The California Charity Bingo Association has fought back with an ad campaign accusing "powerful special interest groups" wanting to cut off money for disabled veterans and sick children.

Charity bingo was legalized by a voter initiative in 1976. Over the last 30-plus years, it has provided millions of dollars for charities, according to Bingo Association lobbyist Ravi Mehta.

"People felt that charities should have a source of revenue so they're not always out there with their hand out," Mehta said.
In the 1980s, Mehta said, California Indian tribes decided they wanted to get in on the act. The state tried to block them, he said, but won the right to conduct bingo games in court. Many of the big tribal casinos also use bingo gaming machines, that don't count against their slot machine total.

"It's absolutely hypocritical," Mehta said. "These are the same arguments made against the tribes, and the tribes prevailed. Now the tribes are making the same arguments. These are not slot machines. These are legal bingo machines, just like the tribes have."

But there's one huge problem with this argument, according to Alison Harvey, executive director of the CTBA.
"We're not operating under the same laws. You can't compare them."
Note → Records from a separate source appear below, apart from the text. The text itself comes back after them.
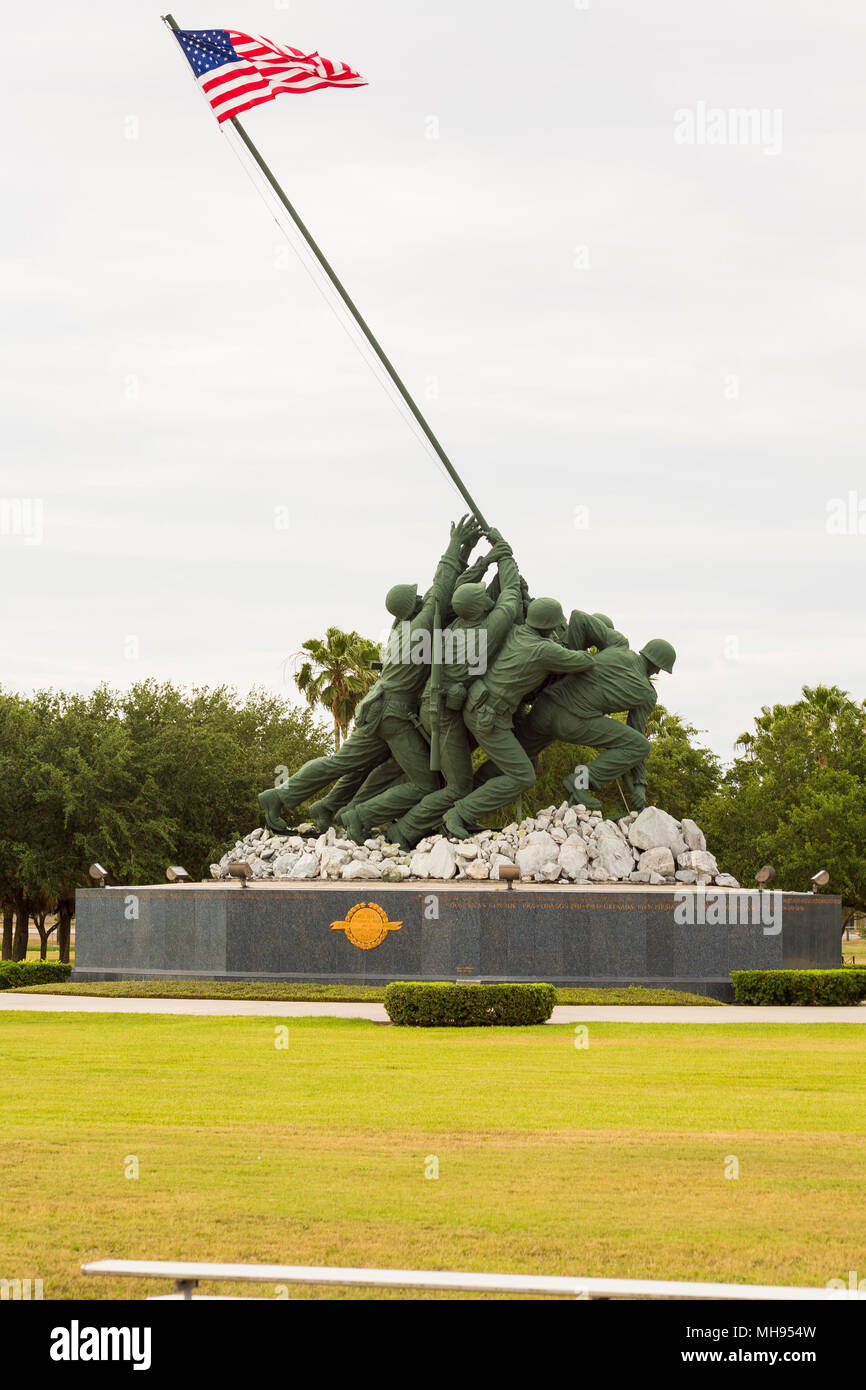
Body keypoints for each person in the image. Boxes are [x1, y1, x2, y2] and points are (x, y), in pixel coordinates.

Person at [257, 514, 481, 834]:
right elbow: (441, 590)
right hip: (394, 715)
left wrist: (467, 553)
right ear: (414, 604)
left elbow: (439, 595)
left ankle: (285, 796)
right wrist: (456, 545)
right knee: (426, 783)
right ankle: (358, 817)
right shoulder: (418, 627)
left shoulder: (400, 628)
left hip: (379, 709)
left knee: (345, 763)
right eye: (418, 596)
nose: (422, 597)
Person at [341, 532, 523, 846]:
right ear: (480, 608)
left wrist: (482, 561)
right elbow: (510, 599)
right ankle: (390, 825)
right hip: (440, 714)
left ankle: (407, 823)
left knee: (436, 778)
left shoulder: (448, 623)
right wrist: (505, 556)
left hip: (430, 708)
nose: (487, 595)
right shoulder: (487, 630)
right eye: (483, 594)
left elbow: (452, 593)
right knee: (456, 785)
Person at [442, 597, 598, 839]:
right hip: (489, 716)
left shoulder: (515, 632)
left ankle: (462, 808)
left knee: (527, 761)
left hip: (481, 705)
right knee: (523, 775)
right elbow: (584, 661)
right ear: (549, 626)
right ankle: (458, 814)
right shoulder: (544, 650)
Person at [514, 638, 676, 812]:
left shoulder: (616, 648)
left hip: (545, 706)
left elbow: (579, 619)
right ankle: (579, 781)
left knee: (513, 756)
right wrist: (640, 783)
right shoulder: (646, 693)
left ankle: (479, 794)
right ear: (657, 665)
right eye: (660, 668)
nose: (658, 672)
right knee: (639, 745)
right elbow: (635, 733)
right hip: (573, 721)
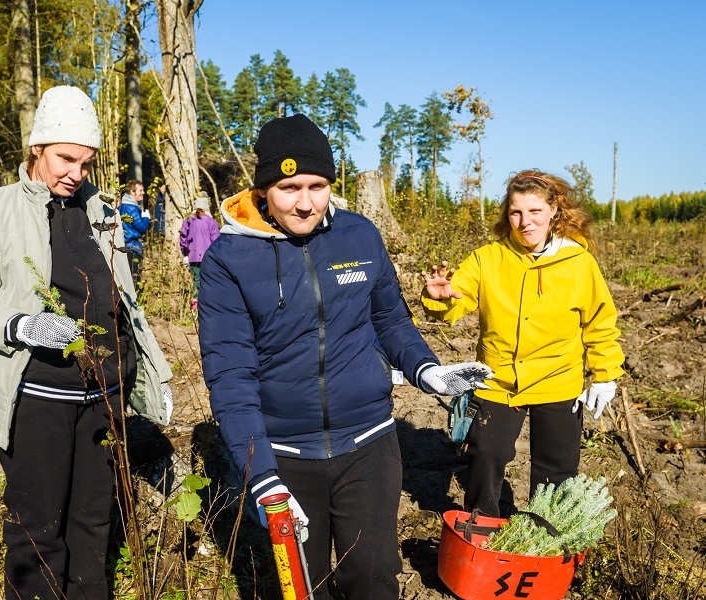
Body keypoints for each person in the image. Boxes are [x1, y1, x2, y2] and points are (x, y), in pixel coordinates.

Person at [197, 114, 492, 599]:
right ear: (263, 190)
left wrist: (428, 371)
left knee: (373, 579)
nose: (306, 202)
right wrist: (262, 476)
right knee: (300, 589)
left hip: (369, 445)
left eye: (318, 186)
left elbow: (391, 321)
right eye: (289, 187)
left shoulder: (359, 236)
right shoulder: (229, 259)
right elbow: (230, 375)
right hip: (285, 455)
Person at [0, 85, 173, 600]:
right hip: (38, 399)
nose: (76, 173)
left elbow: (125, 303)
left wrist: (150, 375)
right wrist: (22, 326)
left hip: (103, 400)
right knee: (37, 529)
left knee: (93, 524)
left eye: (86, 163)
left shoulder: (102, 212)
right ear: (37, 149)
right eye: (66, 158)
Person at [420, 169, 625, 518]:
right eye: (515, 212)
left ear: (554, 211)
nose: (524, 222)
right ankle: (480, 528)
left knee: (556, 469)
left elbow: (599, 321)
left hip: (558, 381)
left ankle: (547, 539)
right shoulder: (489, 258)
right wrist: (441, 297)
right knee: (486, 454)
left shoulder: (578, 262)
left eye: (534, 212)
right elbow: (458, 298)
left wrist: (606, 374)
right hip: (499, 382)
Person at [179, 194, 220, 310]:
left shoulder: (188, 220)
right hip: (209, 258)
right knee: (207, 282)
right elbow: (216, 241)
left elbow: (183, 237)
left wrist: (185, 253)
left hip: (193, 256)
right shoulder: (211, 222)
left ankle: (194, 307)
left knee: (196, 282)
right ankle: (207, 306)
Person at [119, 179, 150, 284]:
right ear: (132, 192)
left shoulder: (122, 206)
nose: (143, 193)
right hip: (132, 247)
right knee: (133, 278)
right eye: (140, 190)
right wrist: (146, 218)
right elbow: (141, 227)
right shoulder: (131, 208)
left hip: (123, 245)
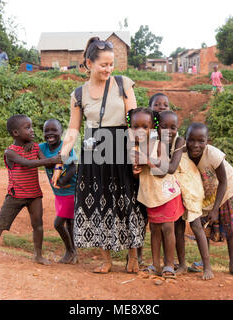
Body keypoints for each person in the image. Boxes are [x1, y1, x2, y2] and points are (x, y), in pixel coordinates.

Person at [51, 37, 147, 274]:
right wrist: (60, 160)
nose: (108, 69)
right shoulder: (78, 94)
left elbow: (134, 122)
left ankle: (133, 256)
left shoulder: (123, 84)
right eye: (103, 64)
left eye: (111, 64)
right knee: (98, 204)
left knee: (128, 202)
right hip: (94, 155)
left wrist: (136, 154)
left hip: (121, 150)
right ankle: (106, 259)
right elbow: (73, 131)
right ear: (89, 63)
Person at [0, 115, 62, 266]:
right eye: (27, 128)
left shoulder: (34, 146)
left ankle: (38, 256)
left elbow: (46, 165)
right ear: (16, 133)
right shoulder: (9, 152)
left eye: (31, 127)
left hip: (34, 194)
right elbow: (27, 164)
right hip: (15, 195)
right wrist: (52, 160)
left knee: (38, 225)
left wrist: (55, 160)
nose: (31, 130)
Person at [186, 122, 233, 277]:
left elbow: (223, 181)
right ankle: (204, 262)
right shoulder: (184, 154)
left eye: (201, 141)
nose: (195, 145)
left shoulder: (212, 154)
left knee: (231, 227)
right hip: (205, 192)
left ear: (207, 141)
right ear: (185, 139)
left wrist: (216, 208)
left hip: (226, 188)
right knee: (204, 227)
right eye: (191, 140)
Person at [128, 108, 182, 279]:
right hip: (151, 197)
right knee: (154, 230)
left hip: (166, 194)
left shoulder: (159, 145)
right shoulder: (134, 149)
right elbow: (137, 178)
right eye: (135, 127)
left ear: (153, 128)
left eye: (145, 126)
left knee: (167, 228)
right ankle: (156, 264)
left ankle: (169, 265)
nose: (140, 131)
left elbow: (164, 171)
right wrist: (135, 171)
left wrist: (147, 161)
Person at [159, 112, 213, 279]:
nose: (169, 131)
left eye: (173, 128)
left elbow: (172, 167)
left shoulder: (180, 142)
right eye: (164, 127)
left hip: (189, 186)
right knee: (178, 228)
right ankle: (182, 264)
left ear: (178, 129)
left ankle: (207, 267)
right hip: (175, 189)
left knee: (196, 225)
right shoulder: (157, 143)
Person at [39, 119, 78, 264]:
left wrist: (63, 180)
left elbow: (73, 167)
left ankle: (70, 251)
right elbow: (31, 150)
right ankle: (74, 254)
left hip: (70, 191)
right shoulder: (42, 148)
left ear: (61, 133)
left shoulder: (65, 146)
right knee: (69, 223)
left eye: (54, 130)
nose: (50, 133)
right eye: (46, 130)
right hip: (59, 194)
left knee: (58, 224)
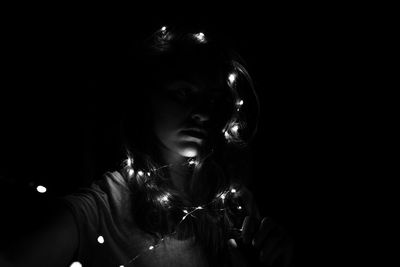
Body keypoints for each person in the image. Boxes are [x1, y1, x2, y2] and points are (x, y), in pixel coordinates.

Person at [0, 24, 293, 267]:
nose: (202, 112)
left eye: (214, 99)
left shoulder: (233, 204)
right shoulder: (102, 209)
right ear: (146, 100)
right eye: (182, 92)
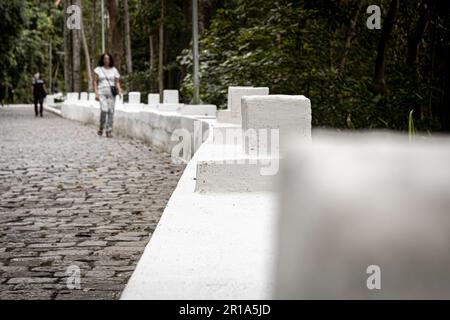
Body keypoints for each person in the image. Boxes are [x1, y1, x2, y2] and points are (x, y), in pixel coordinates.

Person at [93, 53, 122, 138]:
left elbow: (117, 82)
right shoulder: (98, 69)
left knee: (111, 111)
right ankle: (101, 127)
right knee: (104, 109)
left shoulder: (114, 70)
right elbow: (95, 82)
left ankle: (109, 131)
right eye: (105, 59)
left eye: (108, 59)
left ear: (110, 60)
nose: (106, 60)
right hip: (101, 92)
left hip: (111, 93)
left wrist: (119, 90)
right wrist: (96, 93)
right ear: (102, 60)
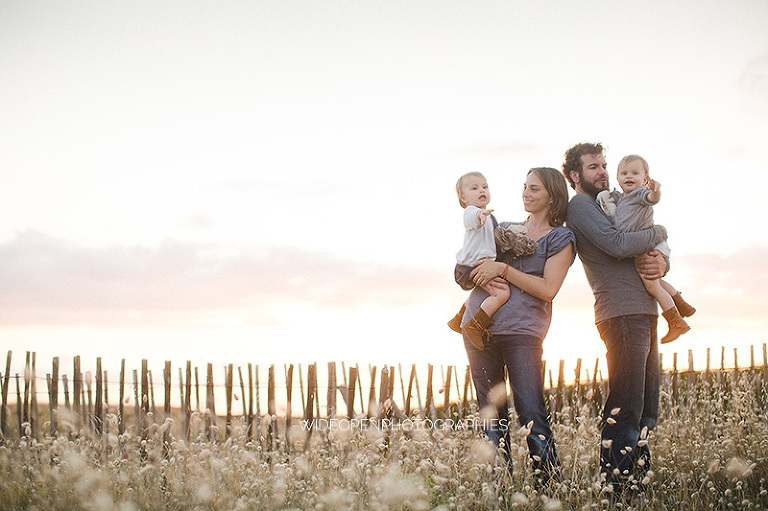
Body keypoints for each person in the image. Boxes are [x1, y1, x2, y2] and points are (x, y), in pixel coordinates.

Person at [562, 142, 669, 498]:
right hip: (620, 313)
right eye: (594, 167)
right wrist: (659, 234)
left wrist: (662, 260)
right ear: (576, 176)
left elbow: (640, 246)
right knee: (625, 405)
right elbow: (620, 245)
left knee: (645, 407)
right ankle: (617, 490)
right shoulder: (579, 206)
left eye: (604, 165)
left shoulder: (612, 203)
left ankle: (638, 484)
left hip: (642, 310)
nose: (603, 172)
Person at [464, 167, 575, 487]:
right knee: (490, 415)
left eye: (534, 189)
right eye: (525, 187)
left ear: (552, 197)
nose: (526, 193)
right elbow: (472, 262)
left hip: (522, 333)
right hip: (479, 328)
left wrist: (504, 269)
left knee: (531, 412)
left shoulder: (561, 237)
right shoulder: (507, 228)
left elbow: (548, 289)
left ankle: (550, 490)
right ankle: (498, 490)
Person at [596, 154, 696, 344]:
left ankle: (676, 322)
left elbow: (652, 198)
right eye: (624, 173)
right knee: (653, 279)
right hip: (643, 243)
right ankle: (681, 305)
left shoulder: (640, 194)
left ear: (645, 178)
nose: (629, 177)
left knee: (651, 285)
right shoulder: (620, 198)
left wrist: (655, 191)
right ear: (617, 177)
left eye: (635, 173)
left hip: (648, 243)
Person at [447, 172, 511, 350]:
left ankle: (460, 317)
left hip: (471, 266)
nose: (481, 190)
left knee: (485, 292)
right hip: (470, 267)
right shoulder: (471, 212)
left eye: (484, 186)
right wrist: (479, 216)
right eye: (474, 188)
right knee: (502, 292)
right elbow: (472, 218)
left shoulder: (490, 217)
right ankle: (475, 325)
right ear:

The tribes operate under federal law she said, while the bingo halls must comply with state law-which she said they are regularly breaking. State law allows them to play bingo on a paper card, she said, but not on machines. Except for paid security guards, all people working at bingo halls must be volunteers.

The legal maneuvering began one year ago, when the AG's office sent letters to 15 bingo parlors-about half of them in the Sacramento area-warning them they may be out of compliance with state law. The letter said that "electronic aid" in filling out a card was not illegal, but that systems that "substitute computers with stored bingo matrices…do not qualify as the game of bingo."

This was followed with actual cease and desist letters this May. The Bingo Association countered in early June by successfully seeking an injunction that would allow the parlors to stay open while the legal issues are resolved.

The CTBA took a group of reporters on a tour of bingo halls two weeks ago. Like many bingo halls, the Bingo Palace on Fulton and Marconi uses machines made by Video Gaming Technologies (VGT) of Brentwood, Tennessee. The machines offer five games-most people were playing a type of video poker-that gets translated into a bingo game on a smaller screen atop the machine. When asked, multiple players said they never paid any attention to the small top screen.

But this doesn't matter, Mehta said. The machines comply with state laws-multiple people play at the same time, the house has no direct stake in the game, and no one wins unless their bingo card on the top screen shows a winner. Mehta said the real issue is tribal casinos trying to get rid of competition.

According to a report put out on August 7 by Karen Walsh, bingo compliance manager at the Sacramento County Sheriff's Dept., charity bingo halls in Sacramento County took in $55 million from July 1, 2007, to July 1, 2008. Of this, 76 percent was paid out in prizes, 16 percent went to cover bingo hall expenses, and a little over 8 percent-just under $4.6 million-went to charities.

The CTBA's Harvey said she wanted to know how much of the "overhead" portion was going to VGT to pay for leases on machines. Meanwhile, as the market gets saturated with more and more machines, the percentage going to charities is slipping, she said. She characterized the bingo halls as an attempt to create unregulated urban gambling in California.

"If you say this is okay, you'll have these in all the card clubs," Harvey said. "You'll have casinos on every corner."